Could the code keep the existing member names, provide the wrappers without turning the members into an array and needing named index constants, etc, at least? (though even then, seems like there's more to it than needed)
Thanks for circling back to this during holidays. :)
Right, that was my original thought pattern. I am fully open to the idea that this is not the right approach. :)
@dblaikie If getter/setter APIs are a blocker, I can remove them and do casts (uint32_t) instead....?
I don't know that there's enough out of tree usage to worry about forcing a break by changing the API like this - or to include the "get*32" functions.

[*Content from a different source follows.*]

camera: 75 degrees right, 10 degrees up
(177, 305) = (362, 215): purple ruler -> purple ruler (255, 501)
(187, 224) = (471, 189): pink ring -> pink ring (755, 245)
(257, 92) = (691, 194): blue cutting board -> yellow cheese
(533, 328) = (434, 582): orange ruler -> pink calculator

Is this actually an undefined behavior issue (I don't think the implicit conversion would be any more broken than the explicit cast, at least - but can't find the specific wording about defined/undefined behavior off hand at the moment) , or only an attempt to identify places that could benefit from updates to support 64 bit lengths?
Eh, still seems weird, but guess it's not that much of a big deal - so let's go with it.

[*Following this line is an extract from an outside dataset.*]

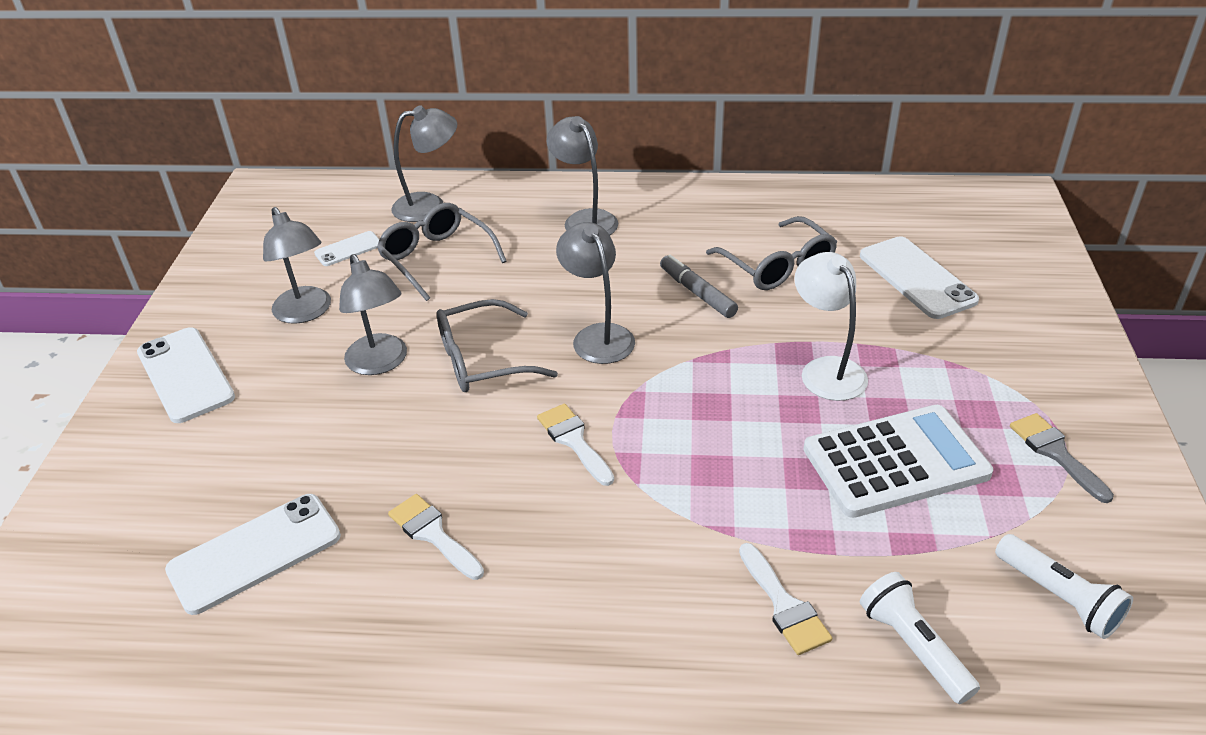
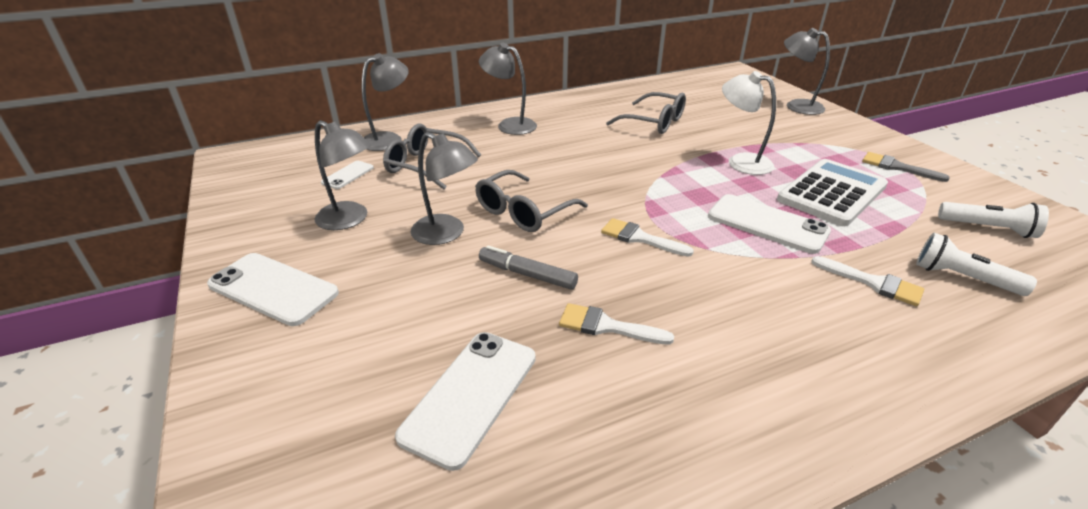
camera: 30 degrees left, 5 degrees down
(598, 336) = (588, 179): grey lamp -> grey lamp (796, 106)
(697, 293) = (623, 144): grey marker -> grey marker (527, 274)
(916, 278) = (732, 112): white phone -> white phone (767, 224)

@ayermolo This has broken some buildbots - please can you take a look? https://lab.llvm.org/buildbot/#/builders/245/builds/3279
https://reviews.llvm.org/D141504
TBH not 100% sure on the fix, but looking where it's failing, maybe it's some kind of interaction with APIs returning 64bit number, and 32bit format macros on ARM?
I don't have access to ARM machine.
Trying a fix for arm.
Couldn't repro locally with colleague on mac with ARM. So reverted will resubmit with potential fix to test on build bot.
How come this became an array? Rather than keeping it as two named fields?